As National Apprenticeship Week sheds light on apprenticeships, we hear from one company that’s leading the way

While apprenticeships are not a new concept, the introduction of the Apprenticeship Levy in 2017 was meant to encourage more employers to offer them, creating a mainstream alternative route into employment.

Unfortunately, the scheme is off to a faltering start, with research showing a decline in the number of apprentices recruited – even among employers who pay the levy.

However, all is not lost. Following five years of success with its own apprenticeship scheme, Zurich has joined the ranks of several ‘Trailblazer’ companies helping to develop new apprenticeship standards. These ‘Trailblazer’ employers have implemented the new standards for their sectors, and are moving quickly to show how the new system works in practice.

Addressing skills shortages

One of the main benefits has been in addressing skills gaps. There are many sectors in the UK that have great difficulty recruiting to address the ‘brain drain’ that occurs when older generations retire. For instance, the oil and gas sector and the financial advice sector are really struggling with the challenges of an ageing workforce.

Insurance is another sector where this proves problematic. But Zurich has found that apprenticeships can help.

The insurance company set up a programme comprising of an apprenticeship, summer internship and graduate programme, to attract new talent and address specific skills shortages in the organisation.
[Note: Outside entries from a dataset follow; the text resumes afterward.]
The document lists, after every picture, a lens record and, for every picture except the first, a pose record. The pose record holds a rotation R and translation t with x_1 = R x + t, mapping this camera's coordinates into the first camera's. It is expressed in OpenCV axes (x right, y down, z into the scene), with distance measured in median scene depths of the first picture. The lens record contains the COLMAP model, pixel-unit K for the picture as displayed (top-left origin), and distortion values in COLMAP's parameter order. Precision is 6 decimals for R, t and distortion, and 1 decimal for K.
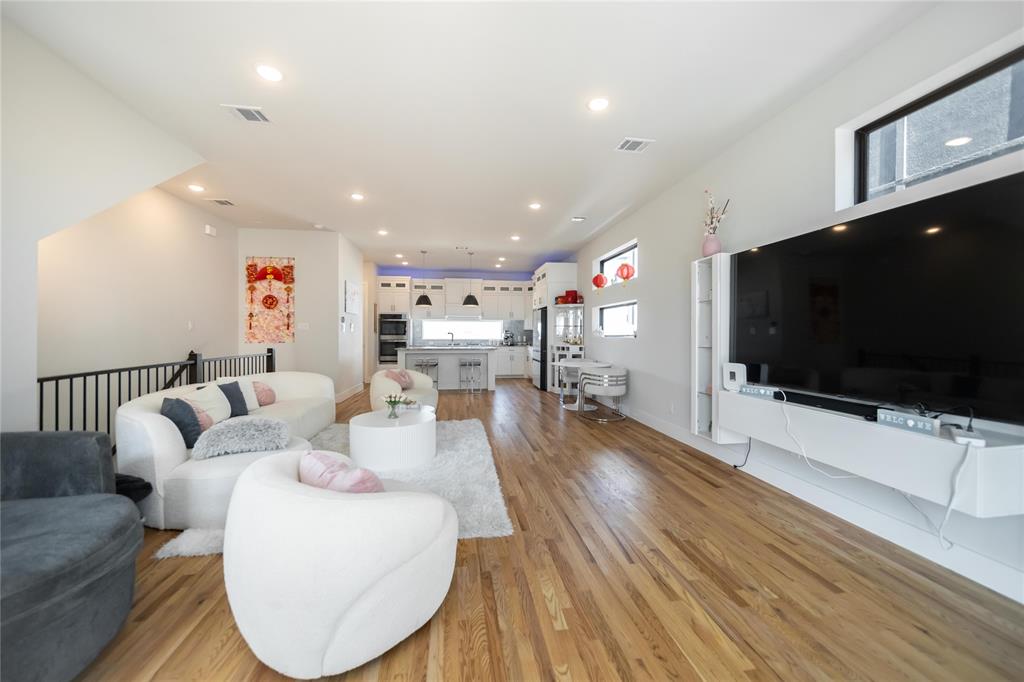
lens RADIAL K [[366.2, 0, 495.8], [0, 366.2, 337.1], [0, 0, 1]] dist [-0.000589, -0.000229]
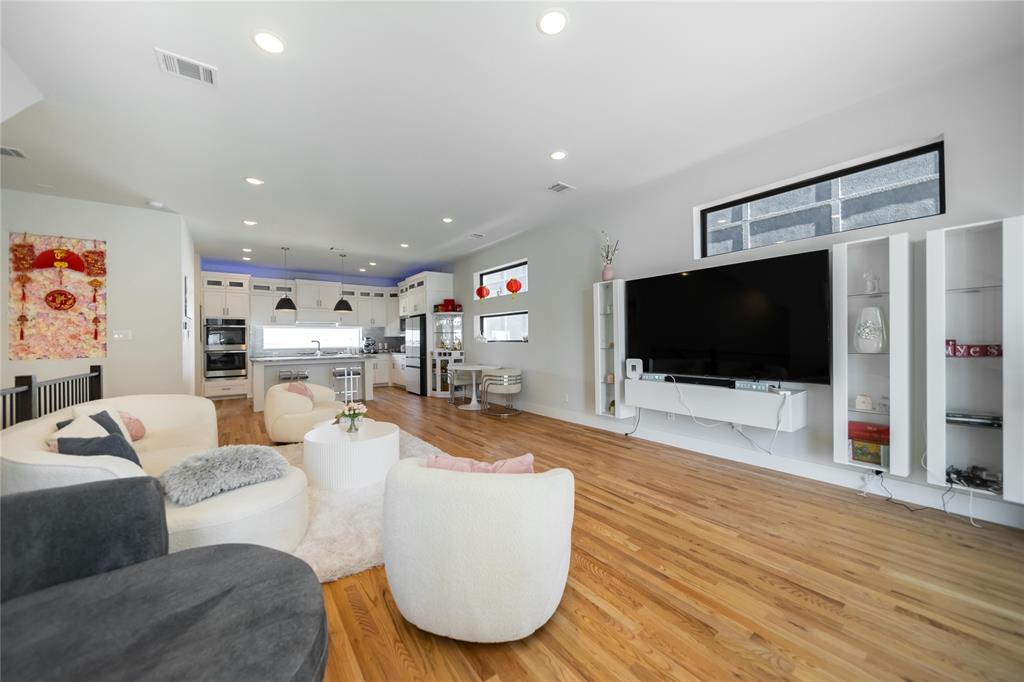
lens RADIAL K [[367.3, 0, 489.8], [0, 367.3, 340.3], [0, 0, 1]] dist [-0.001368, -0.000253]
pose [[0.889848, -0.013298, 0.456063, -0.229390], [0.017474, 0.999835, -0.004941, -0.001324], [-0.455922, 0.012366, 0.889934, -0.000092]]
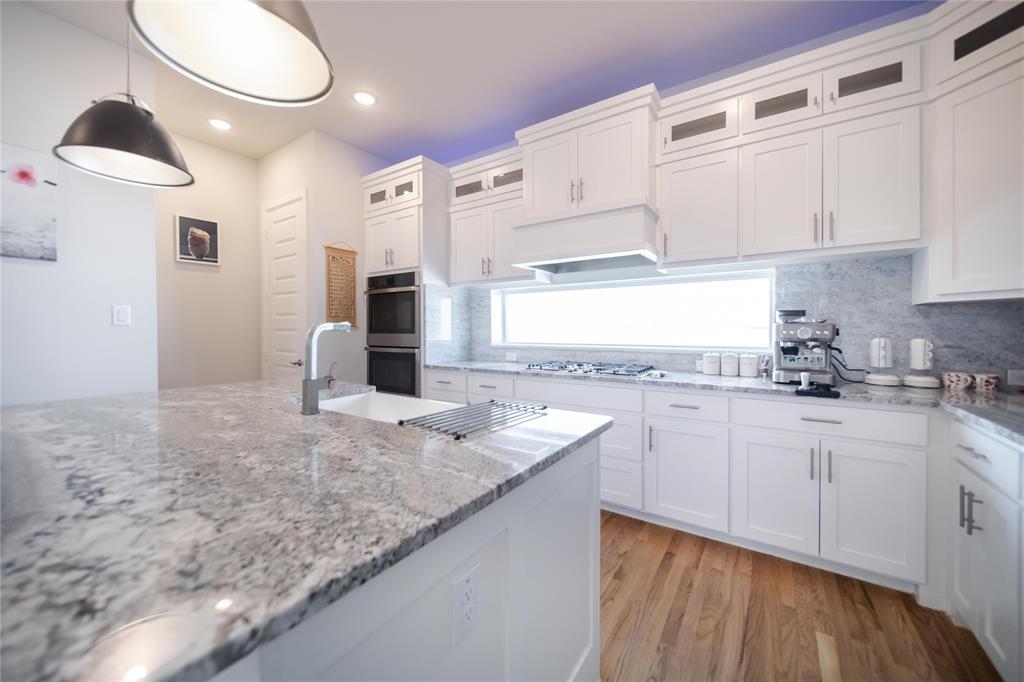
lens RADIAL K [[407.7, 0, 487.2], [0, 407.7, 335.6], [0, 0, 1]] dist [0.000996, 0.000104]
pose [[0.770926, 0.003018, -0.636918, 0.079683], [0.001691, 0.999976, 0.006785, -0.010903], [0.636923, -0.006307, 0.770902, 1.335463]]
The scheme covers four key elements:

  • · Insurance – underwriting, claims, operations etc.
  • · Actuarial – pricing, reserving and risk
  • · Finance – supporting completion and reporting of the financial results
  • · Compliance – responsibility for meeting the customer and regulatory obligations

Once apprentices are recruited they go through supported and intensive training. Typically, they will have assessment-based learning delivered by webinars, face-to-face training, sessions with their apprenticeship coach and the ability to share knowledge with their peers.

The training is made up of 10% learning and 20% participating. Participation involves interactions with an apprentice coach, line manager and mentor. The final 70% is applying the knowledge to the job at hand, which helps that knowledge stick.

This system allows individuals to receive all the training and support they need, meaning Zurich can prepare properly and create a workforce that is futureproofed against skills gaps.

Alison Maskell, UK Early Careers Manager at Zurich, explains: “It provides a great opportunity to fill the future needs of the business and create a fantastic pipeline.”

Diversifying the workforce

Another benefit for Zurich is that the apprenticeship scheme has helped diversify the workforce.

Although there are many routes into the organisation, one of the major strengths of the programme is that it encourages more young people into a career that they might not otherwise have considered. After all, plenty of people want to be ballerinas or astronauts when they grow up, but far fewer will even know what an insurance adjuster is – let alone how to get on the career ladder.

Alison Maskell, UK Early Careers Manager at Zurich, explains: “Typically, younger people are not aware how vibrant, diverse and interesting a career in insurance can be. So with apprenticeships, companies like Zurich are able to reach a broader demographic than they would have previously been able to.”

It also helps young people find their niche within the organisation. She adds. “[Apprentices] may also have a natural propensity for a certain area within the business that they may otherwise have been unaware of.”

It doesn’t just help set new recruits on the right path, either, but can have knock on effects throughout the organisations as existing and new members of staff share their knowledge.

Better employee retention

As apprentices tend to be loyal to their employers, an added bonus can be an improvement in employee retention. However, to make this work, companies must ensure that there are good career progression opportunities for their apprentices.

At Zurich, apprentices can now progress to a level that was previously only attainable by going to university. Maskell explains:  “There is going to be a link for the level 4 actuarial standard apprenticeship, and if the organisation is able to support them, they can move on to level 7 and become fully qualified actuaries. Which has been unattainable outside of having a degree.”

Zurich also support apprenticeship degrees and degree level apprenticeships. Apprentices need to be committed in all capacities, as they have to balance their everyday workload as well as their studies. The outcome for them will be attaining qualifications that are relevant to the career path they have chosen.

“While I am not taking away anything from university, apprenticeships offer a different path that compliments different skillsets.” Maskell adds.

Once apprenticeships have completed their programme with Zurich, they are given the opportunity to become a permanent employee.

Getting management buy in

The strength of Zurich’s apprenticeship programme lies in the fact that the senior management fully support it. The UK Head of Commercial Insurance, Vincio Cellerini began his career as an apprentice and says that it provided him with a “structured and well-framed environment”.

Now he’s in a senior position within the company, Cellerini values feedback from the new crops of apprentices. He has regular catch-ups where they ‘mentor’ him on what the world is like now and give a fresh perspective on how the company is viewed.

Having first-hand experience of the value apprentices can bring to a business, Zurich are urging other organisations to take advantage of the apprenticeship levy.

As Maskell says: “Organisations need to look to the future rather than immediate requirements. Particularly for larger organisations you need to set your strategy to develop a pipeline to replace the older workforce who will be retiring and moving on.”